I bet that the 40V measurement is likely a "ghost voltage," which is a misleading reading that can show up as a side effect of using a digital voltmeter on a dead wire. The misleading measurement happens because there is capacitive coupling when you have an un-energized wire running next to an energized one. The impedance of the voltmeter itself causes the high voltage to register, though the current it is capable of delivering would be miniscule. In this case, it would be from the switched wire running next to the hot wire.
To determine whether or not the voltage is actually present and being fed from a true voltage source, rather than being a misleading reading of an induced voltage from an adjacent wire, you need a low-impedance voltmeter. Fluke makes several.
Given that this is the only time I am likely ever going to need this test, I'm not going to purchase a dedicated low-impedance tester. Instead of doing that I'm going to do a few brute-force tests.
We're going to start with the assumption that the red wire is likely connected to nothing other than the outlet. Today, when the switch is closed, it sends connects the black wire to the red one and sends hot down the red wire.
As far as we know, no other devices are connected to this switch. If we shut off the circuit breaker, connect both ends of the red wire to ground, then turn it back on, the circuit breaker shouldn't trip. If this is the case, measure the current from the red wire to ground on each side, and from the red wire to neutral and hot. There shouldn't be any current flowing into or out of a dead wire, period.

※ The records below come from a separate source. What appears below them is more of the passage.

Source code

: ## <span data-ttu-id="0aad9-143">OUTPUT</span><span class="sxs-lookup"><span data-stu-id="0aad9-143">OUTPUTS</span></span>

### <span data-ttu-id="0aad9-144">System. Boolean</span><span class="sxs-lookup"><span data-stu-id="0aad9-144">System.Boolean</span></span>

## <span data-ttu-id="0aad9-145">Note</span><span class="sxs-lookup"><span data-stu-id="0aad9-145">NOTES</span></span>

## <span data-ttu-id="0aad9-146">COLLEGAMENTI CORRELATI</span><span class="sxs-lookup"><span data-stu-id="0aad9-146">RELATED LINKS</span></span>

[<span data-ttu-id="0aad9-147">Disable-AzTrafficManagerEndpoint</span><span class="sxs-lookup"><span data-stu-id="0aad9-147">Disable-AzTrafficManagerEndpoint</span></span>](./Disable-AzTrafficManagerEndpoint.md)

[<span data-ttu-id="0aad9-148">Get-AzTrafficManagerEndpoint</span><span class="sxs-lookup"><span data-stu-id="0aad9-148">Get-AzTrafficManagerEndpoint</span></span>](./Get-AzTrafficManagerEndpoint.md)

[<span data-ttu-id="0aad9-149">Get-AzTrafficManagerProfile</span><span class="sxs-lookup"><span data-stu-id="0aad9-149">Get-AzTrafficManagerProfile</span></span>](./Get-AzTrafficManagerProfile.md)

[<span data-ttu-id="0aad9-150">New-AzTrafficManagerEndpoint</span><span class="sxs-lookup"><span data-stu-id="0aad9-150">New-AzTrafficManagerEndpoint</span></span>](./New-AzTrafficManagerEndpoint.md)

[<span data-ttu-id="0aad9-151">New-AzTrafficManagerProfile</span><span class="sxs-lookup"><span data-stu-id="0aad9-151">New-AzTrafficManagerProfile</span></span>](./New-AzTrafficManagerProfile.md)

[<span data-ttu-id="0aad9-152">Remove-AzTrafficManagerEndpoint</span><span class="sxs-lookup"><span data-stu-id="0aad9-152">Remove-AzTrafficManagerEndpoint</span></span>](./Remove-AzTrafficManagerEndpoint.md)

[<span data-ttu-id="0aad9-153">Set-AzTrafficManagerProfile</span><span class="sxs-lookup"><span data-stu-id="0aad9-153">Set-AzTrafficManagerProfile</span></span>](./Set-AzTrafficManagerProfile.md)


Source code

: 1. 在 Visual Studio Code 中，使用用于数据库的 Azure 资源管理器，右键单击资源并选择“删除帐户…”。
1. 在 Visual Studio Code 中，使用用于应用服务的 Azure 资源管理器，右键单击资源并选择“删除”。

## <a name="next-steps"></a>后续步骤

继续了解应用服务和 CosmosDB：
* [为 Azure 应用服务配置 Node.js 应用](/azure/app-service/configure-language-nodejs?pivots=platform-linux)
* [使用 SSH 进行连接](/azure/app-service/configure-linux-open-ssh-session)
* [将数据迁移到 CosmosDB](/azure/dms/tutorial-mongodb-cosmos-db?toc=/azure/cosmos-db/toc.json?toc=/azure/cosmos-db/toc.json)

Obviously, this was done at my own risk. Current to ground came up with .001 mA. Tied the red wire to neutral at the outlet, connected the smart switch, and works like a charm.
OK, disconnect that pendant light until you fix the problem. you can't have a ground wire carrying load. There is no neutral in that box.

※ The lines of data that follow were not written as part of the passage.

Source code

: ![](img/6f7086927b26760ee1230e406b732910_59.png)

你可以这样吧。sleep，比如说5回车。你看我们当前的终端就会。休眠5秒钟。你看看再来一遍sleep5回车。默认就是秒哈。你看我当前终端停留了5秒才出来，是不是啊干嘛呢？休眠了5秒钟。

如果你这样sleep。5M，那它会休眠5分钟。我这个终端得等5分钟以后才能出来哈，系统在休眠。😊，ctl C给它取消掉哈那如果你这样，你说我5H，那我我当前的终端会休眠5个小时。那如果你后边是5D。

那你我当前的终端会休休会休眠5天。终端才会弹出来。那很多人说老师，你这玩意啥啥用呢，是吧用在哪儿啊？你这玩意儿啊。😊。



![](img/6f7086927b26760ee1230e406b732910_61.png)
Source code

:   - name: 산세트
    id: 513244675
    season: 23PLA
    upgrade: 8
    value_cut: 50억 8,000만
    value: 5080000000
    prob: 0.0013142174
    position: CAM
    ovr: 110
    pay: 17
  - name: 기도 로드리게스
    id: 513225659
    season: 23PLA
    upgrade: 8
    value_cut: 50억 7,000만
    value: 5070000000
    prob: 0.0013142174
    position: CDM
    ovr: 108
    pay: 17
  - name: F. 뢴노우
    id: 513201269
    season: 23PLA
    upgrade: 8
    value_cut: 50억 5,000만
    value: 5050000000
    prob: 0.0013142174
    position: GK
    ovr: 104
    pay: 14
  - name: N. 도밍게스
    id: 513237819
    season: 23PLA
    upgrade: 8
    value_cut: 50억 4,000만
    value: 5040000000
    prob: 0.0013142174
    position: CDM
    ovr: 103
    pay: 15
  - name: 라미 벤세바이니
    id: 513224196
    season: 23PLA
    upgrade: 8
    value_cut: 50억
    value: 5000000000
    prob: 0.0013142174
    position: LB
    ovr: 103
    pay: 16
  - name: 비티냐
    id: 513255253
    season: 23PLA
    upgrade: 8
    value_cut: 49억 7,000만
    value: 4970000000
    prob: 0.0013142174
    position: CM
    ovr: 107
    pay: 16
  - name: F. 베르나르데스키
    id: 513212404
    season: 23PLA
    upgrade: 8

You've got to choices (well, maybe more), you can run a new feed to the duplex switch and utilize the unused white and red wires to get neutral and switched power to the pendant light after disconnecting the switch from the existing source. You could also run a new feed to the pendant light box, connect neutral to light and utilize the black and red wires for switched hot after disconnecting switch from existing source.
Remember to connect all grounds from new feeds to existing ground wires
Best Answer
Yes there are risks to safety.
If anything interupts the ground conductor that leads back to the service entrance, suddenly your switch is energizing the ground on that circuit, so anything connected to it is also going to be energized (i.e. a printer that has a grounded metal chassis suddenly has a live metal chassis).

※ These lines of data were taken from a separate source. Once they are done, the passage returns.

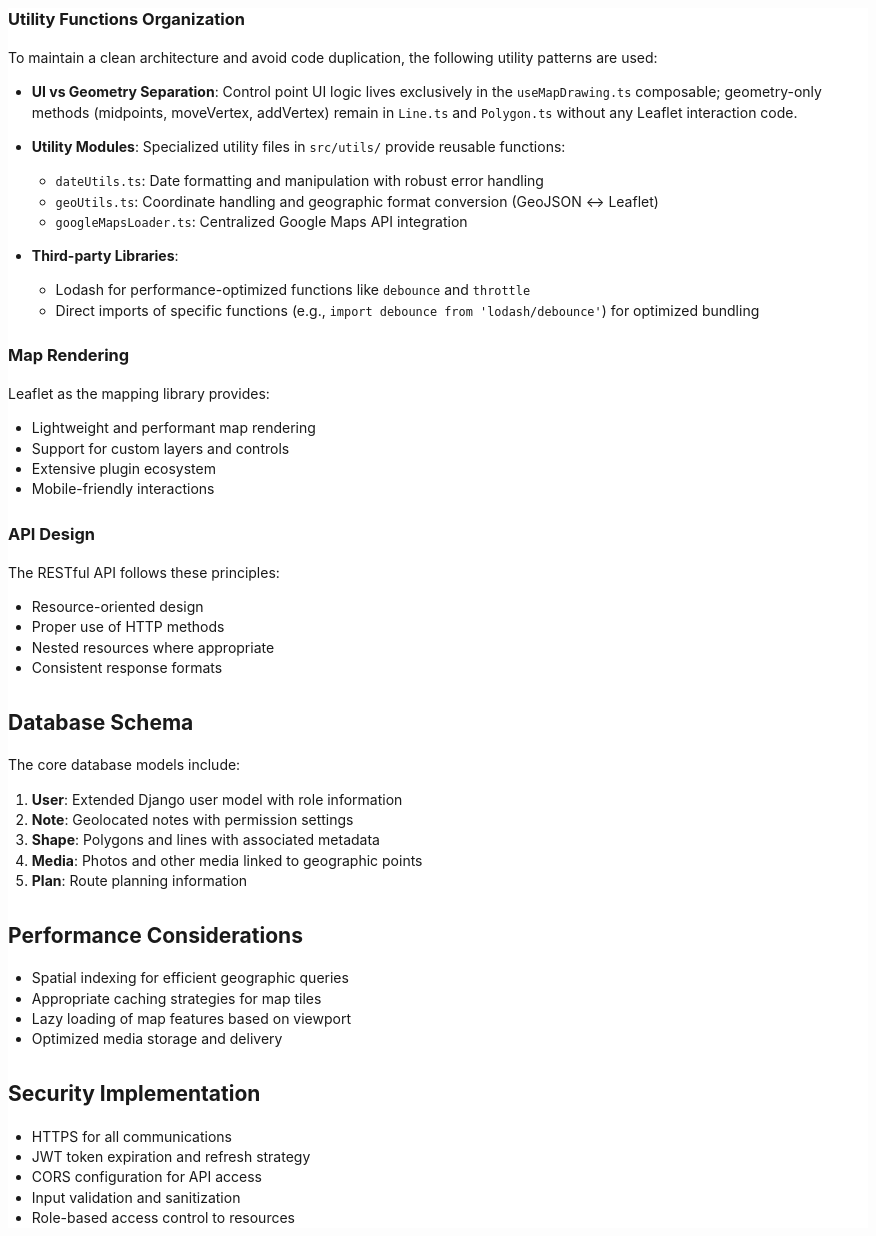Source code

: ### Utility Functions Organization
To maintain a clean architecture and avoid code duplication, the following utility patterns are used:

- **UI vs Geometry Separation**: Control point UI logic lives exclusively in the `useMapDrawing.ts` composable; geometry-only methods (midpoints, moveVertex, addVertex) remain in `Line.ts` and `Polygon.ts` without any Leaflet interaction code.
- **Utility Modules**: Specialized utility files in `src/utils/` provide reusable functions:
  - `dateUtils.ts`: Date formatting and manipulation with robust error handling
  - `geoUtils.ts`: Coordinate handling and geographic format conversion (GeoJSON ↔ Leaflet)
  - `googleMapsLoader.ts`: Centralized Google Maps API integration

- **Third-party Libraries**: 
  - Lodash for performance-optimized functions like `debounce` and `throttle`
  - Direct imports of specific functions (e.g., `import debounce from 'lodash/debounce'`) for optimized bundling

### Map Rendering
Leaflet as the mapping library provides:
- Lightweight and performant map rendering
- Support for custom layers and controls
- Extensive plugin ecosystem
- Mobile-friendly interactions

### API Design
The RESTful API follows these principles:
- Resource-oriented design
- Proper use of HTTP methods
- Nested resources where appropriate
- Consistent response formats

## Database Schema

The core database models include:

1. **User**: Extended Django user model with role information
2. **Note**: Geolocated notes with permission settings
3. **Shape**: Polygons and lines with associated metadata
4. **Media**: Photos and other media linked to geographic points
5. **Plan**: Route planning information

## Performance Considerations

- Spatial indexing for efficient geographic queries
- Appropriate caching strategies for map tiles
- Lazy loading of map features based on viewport
- Optimized media storage and delivery

## Security Implementation

- HTTPS for all communications
- JWT token expiration and refresh strategy
- CORS configuration for API access
- Input validation and sanitization
- Role-based access control to resources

You guess that this is only a few milliamps, but do you know under all operating conditions that this is the case? Just 10mA is enough current to cause muscular paralysis -- and 100mA is fatal.
You may think that "well yeah, but it would take multiple bad things to happen for this to be a safety hazard"... but you're already doing one of the bad things it would take, so you're one conductor away from a very unsafe situation.
There are some smart switches rated for use without a neutral (but they generally only work with incandescent lamps).
Since you're just controlling a receptacle, the easiest thing to do is use a plug-in lamp or appliance module.
But if you were controlling a ceiling light fixture, you could use an in-line switch module that wires in at the lamp fixture itself instead of at the switch:
You could keep the switch on all the time to supply "line" to the lamp fixture, and use the existing neutral at that fixture, then let the switch module control power to the lamp. Then you can use a batttery operated wall switch to control the lamp module.